ホンコンツバキ ? 香港椿
Camellia hongkongensis Seem. (1859)

ホンコンツバキを
まだ見たことがなく
使える写真が無い

 
科 名: ツバキ科 Theaceae、チャノキ連
属 名: ツバキ属 Camellia、ツバキ亜属
中国名: 香港山茶 xiang gang shān chá
原産地: 中国 広東省
備 考: GRIN でも種として扱われている。


10番通りの右手、園路から少し離れていたためにこれまで見逃していたので、名札を見つけて勇んで調べたのだが、残念ながらホンコンツバキではなかった。
一番の特徴である
  ・子房に毛がある
  ・花柱が元から3裂している
の どちらも違っていた。
真っ直ぐな柱頭 毛の無い子房 原図
右が ジーマンが 1859年に記載した論文の図である(図では花柱が4裂)。
花弁の形状や雄しべの状態も異なっている。
筒咲きの花 記載された原図
また、ホンコンツバキの葉はもっと細長く、鋭脚である。
「Synopsis of the Genera Camellia and Thea」
記載論文の図と、信頼できそうな『APG 原色樹木大図鑑 /北隆館』の花や葉の図を頼りに、検索した結果をチェックしたところ、岩手県大船渡市の「世界の椿館・碁石」の温室など、国内数カ所に ホンコンツバキがあることがわかったが、著作権の観点から使える画像はなかった。

 
ホンコンツバキの名札が付いているツバキ の 位 置
B9 c トイレの先、10番通り右側、塀際


名前の由来 ホンコンツバキ C. hongkongensis
 ホンコンツバキ:香港椿
和名、種小名、中国名とも、本種が香港島で発見されたため。

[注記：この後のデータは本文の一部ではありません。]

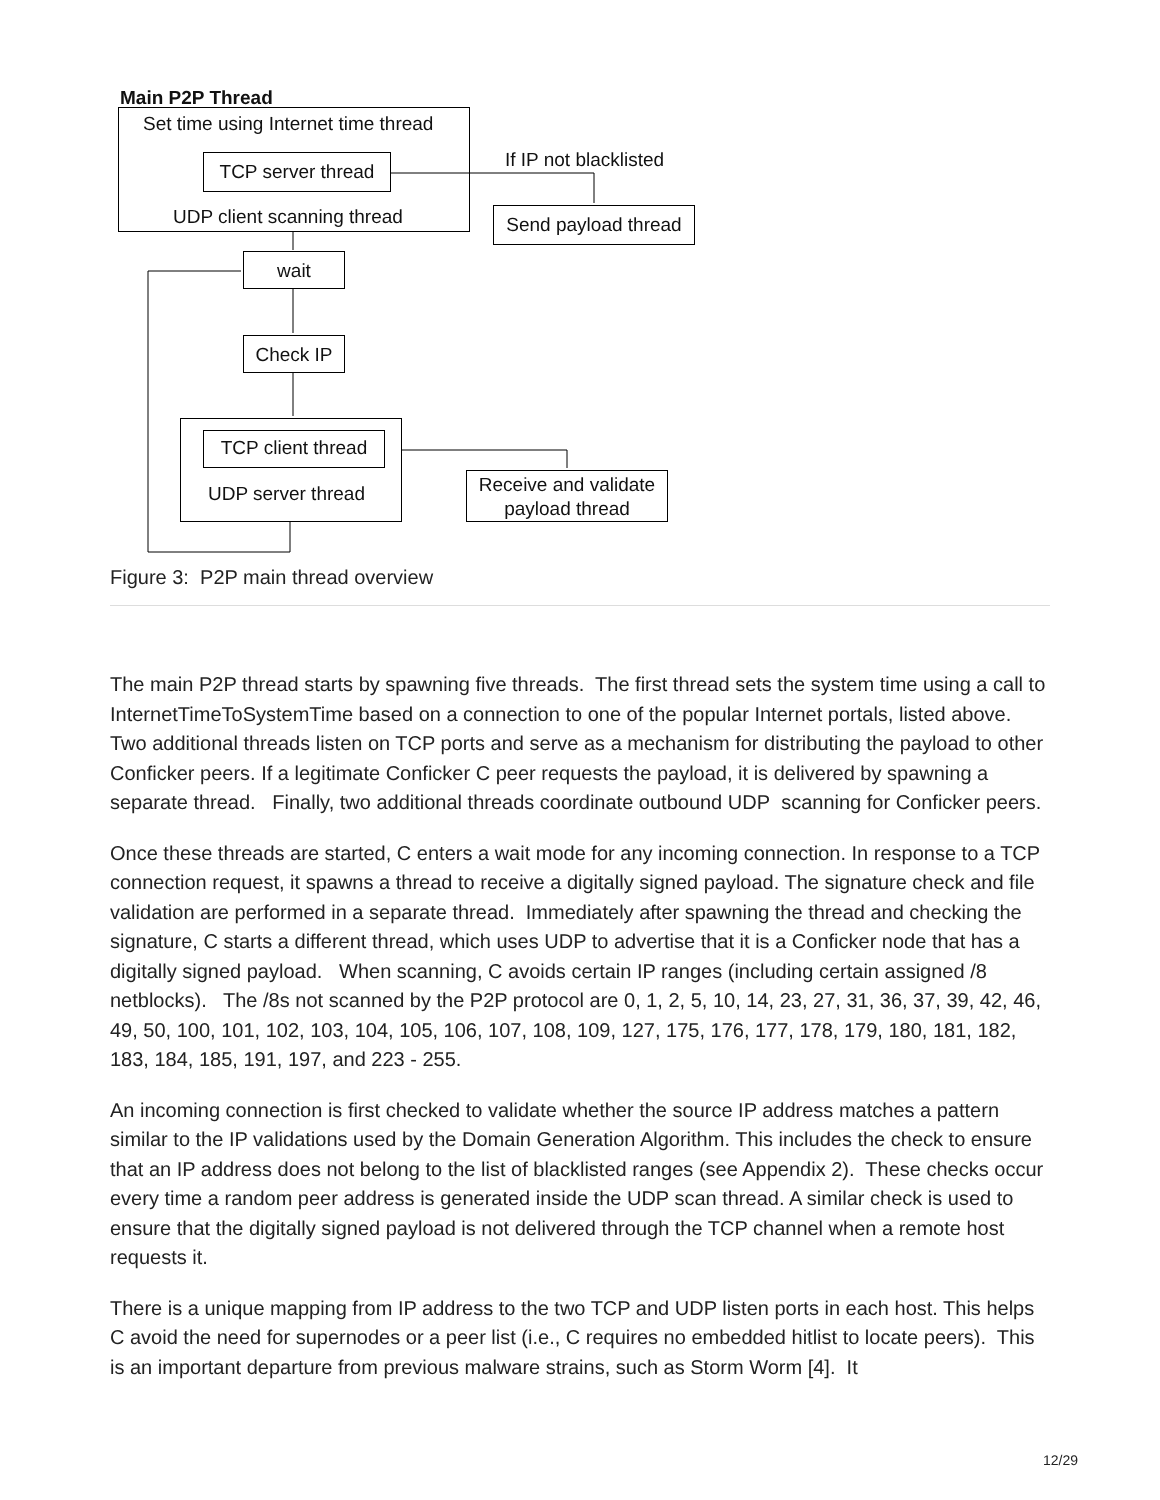Main P2P Thread
Set time using Internet time thread
TCP server thread
UDP client scanning thread
If IP not blacklisted
Send payload thread
wait
Check IP
TCP client thread
UDP server thread
Receive and validate payload thread
Figure 3: P2P main thread overview
The main P2P thread starts by spawning five threads. The first thread sets the system time using a call to InternetTimeToSystemTime based on a connection to one of the popular Internet portals, listed above. Two additional threads listen on TCP ports and serve as a mechanism for distributing the payload to other Conficker peers. If a legitimate Conficker C peer requests the payload, it is delivered by spawning a separate thread. Finally, two additional threads coordinate outbound UDP scanning for Conficker peers.
Once these threads are started, C enters a wait mode for any incoming connection. In response to a TCP connection request, it spawns a thread to receive a digitally signed payload. The signature check and file validation are performed in a separate thread. Immediately after spawning the thread and checking the signature, C starts a different thread, which uses UDP to advertise that it is a Conficker node that has a digitally signed payload. When scanning, C avoids certain IP ranges (including certain assigned /8 netblocks). The /8s not scanned by the P2P protocol are 0, 1, 2, 5, 10, 14, 23, 27, 31, 36, 37, 39, 42, 46, 49, 50, 100, 101, 102, 103, 104, 105, 106, 107, 108, 109, 127, 175, 176, 177, 178, 179, 180, 181, 182, 183, 184, 185, 191, 197, and 223 - 255.
An incoming connection is first checked to validate whether the source IP address matches a pattern similar to the IP validations used by the Domain Generation Algorithm. This includes the check to ensure that an IP address does not belong to the list of blacklisted ranges (see Appendix 2). These checks occur every time a random peer address is generated inside the UDP scan thread. A similar check is used to ensure that the digitally signed payload is not delivered through the TCP channel when a remote host requests it.
There is a unique mapping from IP address to the two TCP and UDP listen ports in each host. This helps C avoid the need for supernodes or a peer list (i.e., C requires no embedded hitlist to locate peers). This is an important departure from previous malware strains, such as Storm Worm [4]. It
12/29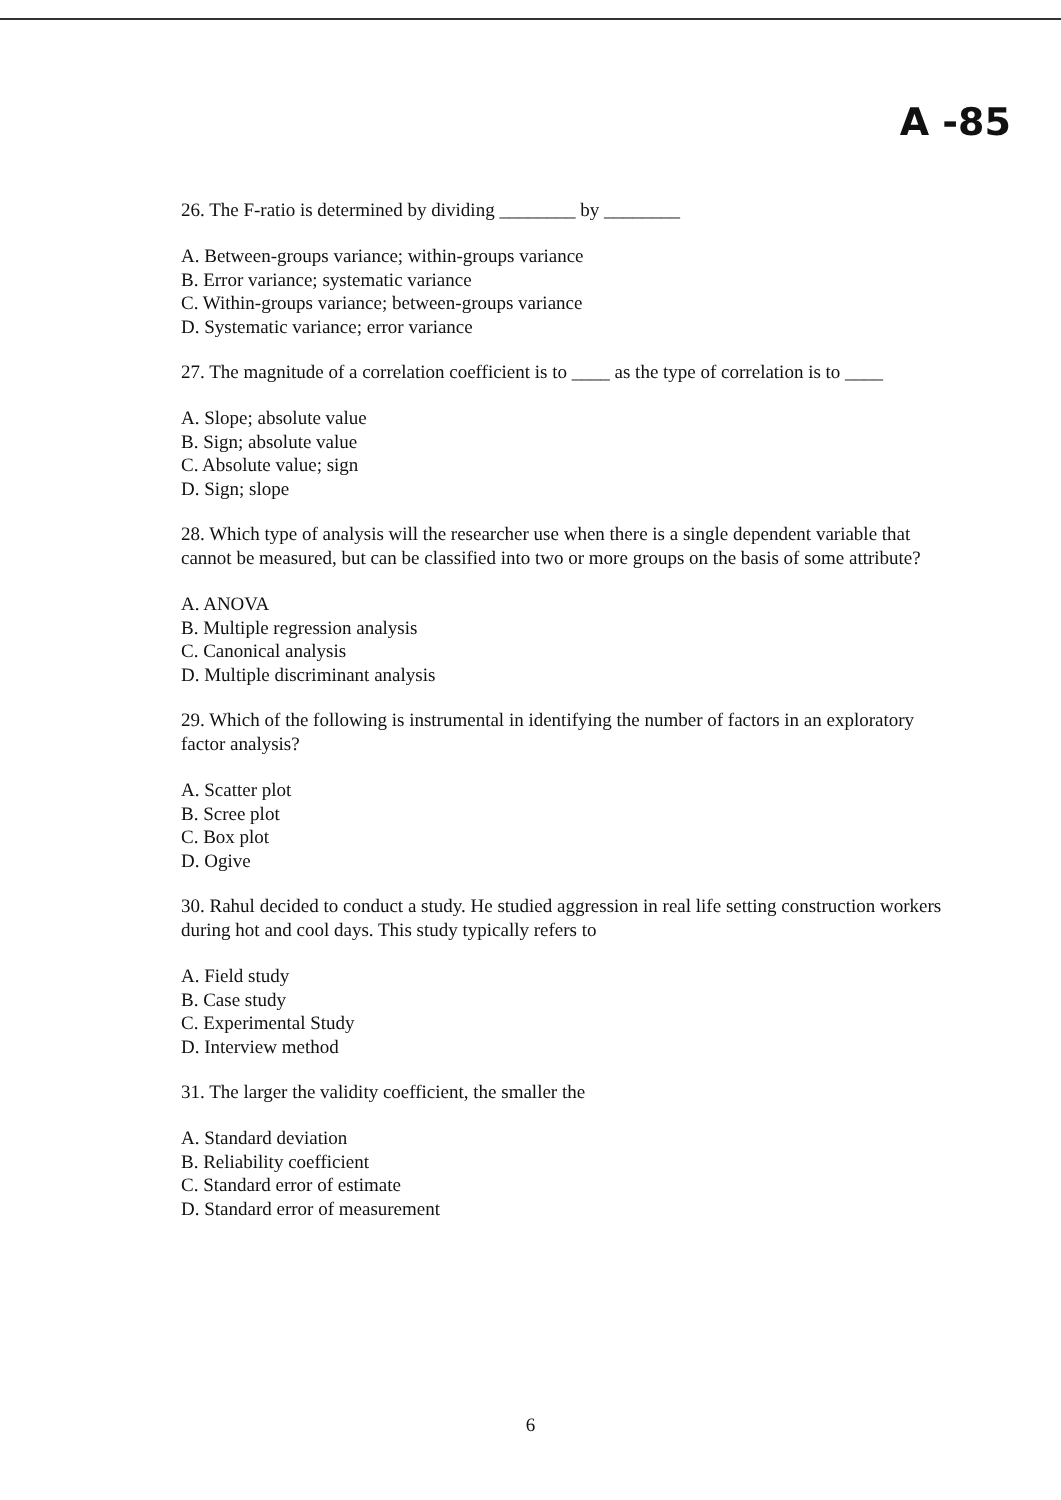A -85
26. The F-ratio is determined by dividing ________ by ________
A. Between-groups variance; within-groups variance
B. Error variance; systematic variance
C. Within-groups variance; between-groups variance
D. Systematic variance; error variance
27. The magnitude of a correlation coefficient is to ____ as the type of correlation is to ____
A. Slope; absolute value
B. Sign; absolute value
C. Absolute value; sign
D. Sign; slope
28. Which type of analysis will the researcher use when there is a single dependent variable that cannot be measured, but can be classified into two or more groups on the basis of some attribute?
A. ANOVA
B. Multiple regression analysis
C. Canonical analysis
D. Multiple discriminant analysis
29. Which of the following is instrumental in identifying the number of factors in an exploratory factor analysis?
A. Scatter plot
B. Scree plot
C. Box plot
D. Ogive
30. Rahul decided to conduct a study. He studied aggression in real life setting construction workers during hot and cool days. This study typically refers to
A. Field study
B. Case study
C. Experimental Study
D. Interview method
31. The larger the validity coefficient, the smaller the
A. Standard deviation
B. Reliability coefficient
C. Standard error of estimate
D. Standard error of measurement
6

発表論文には3株しかなかった と書かれている。
GRIN の野生地分布は「広東省」となっているので、香港以外でも見つかっているのだろう。
1859年、ドイツの植物学者 ジーメン (1825-1871) が『Transactions of the Linnean Society of London』第22巻に「Synopsis of the Genera Camellia and Thea」というタイトルの論文で記載した。

(後略、図は全出)
ジーメン自身も別の何人かの学者も、一度は ヤブツバキと考えたのだが、新たにたくさんのヤブツバキの標本などで検証した結果、新種として記載したもの。